## Stated task
Change "Transcribe" to "Convert" in the lines from the one with "Transcribe the sheet" to the one with "Transcribe the guitar", and give those lines back otherwise unchanged, without the pictures.

## Listing
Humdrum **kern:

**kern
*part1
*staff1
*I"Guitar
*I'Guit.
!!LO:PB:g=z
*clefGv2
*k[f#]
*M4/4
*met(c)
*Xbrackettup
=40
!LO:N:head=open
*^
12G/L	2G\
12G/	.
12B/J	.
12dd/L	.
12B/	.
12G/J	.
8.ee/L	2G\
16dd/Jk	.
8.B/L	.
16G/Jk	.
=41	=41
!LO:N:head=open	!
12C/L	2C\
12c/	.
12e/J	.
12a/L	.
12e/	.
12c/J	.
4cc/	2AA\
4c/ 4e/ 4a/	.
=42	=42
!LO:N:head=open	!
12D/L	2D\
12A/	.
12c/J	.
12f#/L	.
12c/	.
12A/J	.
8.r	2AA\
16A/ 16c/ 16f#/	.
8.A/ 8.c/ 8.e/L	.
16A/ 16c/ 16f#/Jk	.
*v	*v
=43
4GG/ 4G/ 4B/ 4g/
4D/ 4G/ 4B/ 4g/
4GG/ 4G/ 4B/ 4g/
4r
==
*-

...

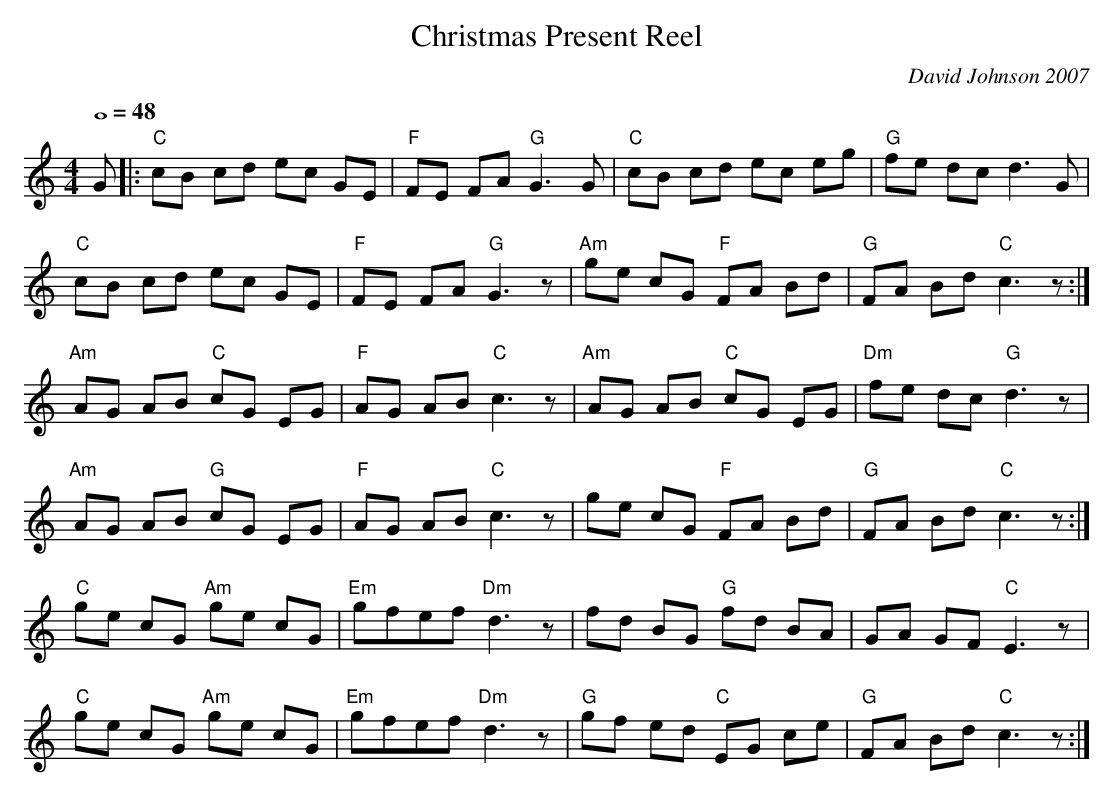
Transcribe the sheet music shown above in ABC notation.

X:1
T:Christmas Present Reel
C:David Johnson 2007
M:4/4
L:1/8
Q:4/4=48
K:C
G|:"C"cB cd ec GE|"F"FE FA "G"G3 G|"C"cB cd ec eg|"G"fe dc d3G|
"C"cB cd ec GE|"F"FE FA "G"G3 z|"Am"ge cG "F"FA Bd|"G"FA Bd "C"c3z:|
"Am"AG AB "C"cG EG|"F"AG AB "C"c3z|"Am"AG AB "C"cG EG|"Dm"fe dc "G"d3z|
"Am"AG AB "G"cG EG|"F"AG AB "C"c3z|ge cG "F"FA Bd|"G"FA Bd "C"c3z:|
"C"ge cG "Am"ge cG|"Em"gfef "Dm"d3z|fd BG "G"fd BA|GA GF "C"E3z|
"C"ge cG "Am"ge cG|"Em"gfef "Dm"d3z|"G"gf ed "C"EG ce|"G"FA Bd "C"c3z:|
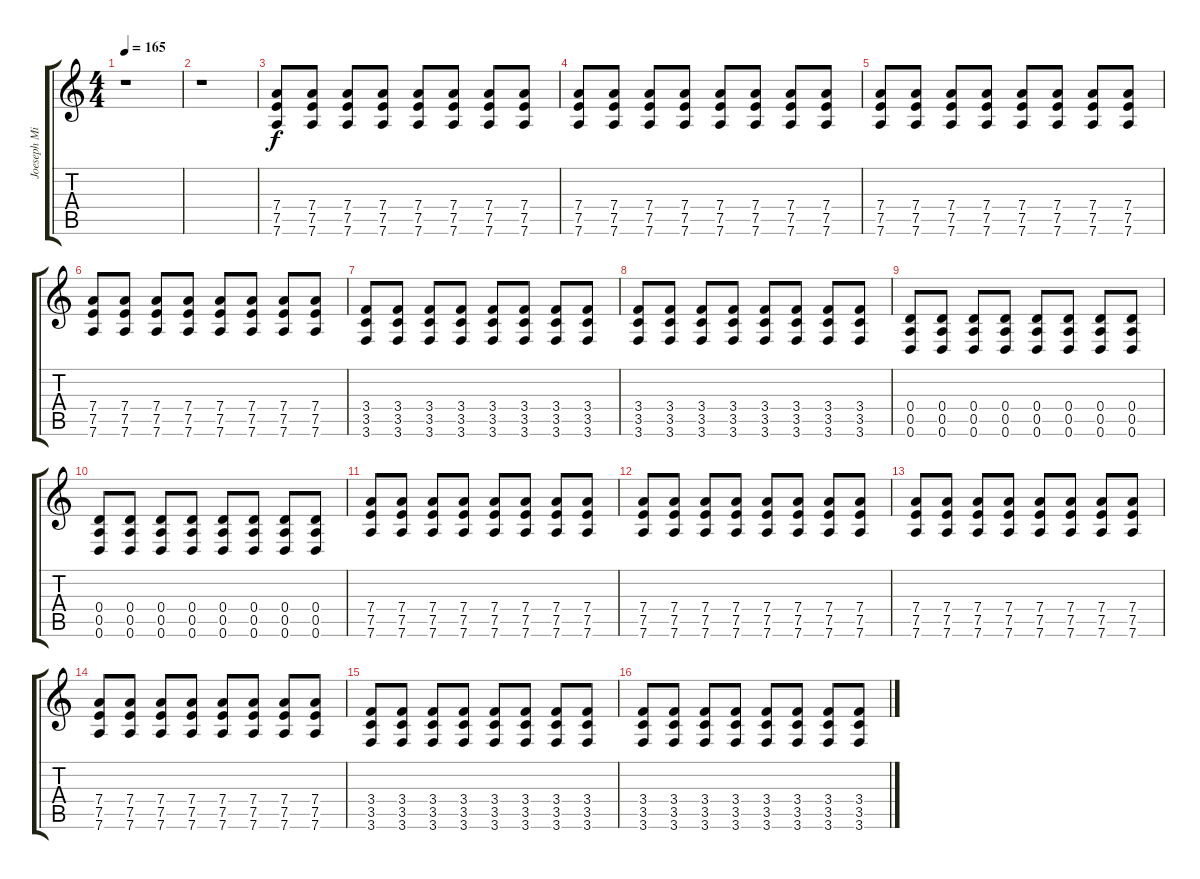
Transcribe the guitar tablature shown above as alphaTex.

## Complete output
Convert the sheet music shown above in ABC notation.

X:1
T:Christmas Present Reel
C:David Johnson 2007
M:4/4
L:1/8
Q:4/4=48
K:C
G|:"C"cB cd ec GE|"F"FE FA "G"G3 G|"C"cB cd ec eg|"G"fe dc d3G|
"C"cB cd ec GE|"F"FE FA "G"G3 z|"Am"ge cG "F"FA Bd|"G"FA Bd "C"c3z:|
"Am"AG AB "C"cG EG|"F"AG AB "C"c3z|"Am"AG AB "C"cG EG|"Dm"fe dc "G"d3z|
"Am"AG AB "G"cG EG|"F"AG AB "C"c3z|ge cG "F"FA Bd|"G"FA Bd "C"c3z:|
"C"ge cG "Am"ge cG|"Em"gfef "Dm"d3z|fd BG "G"fd BA|GA GF "C"E3z|
"C"ge cG "Am"ge cG|"Em"gfef "Dm"d3z|"G"gf ed "C"EG ce|"G"FA Bd "C"c3z:|
Convert the guitar tablature shown above as alphaTex.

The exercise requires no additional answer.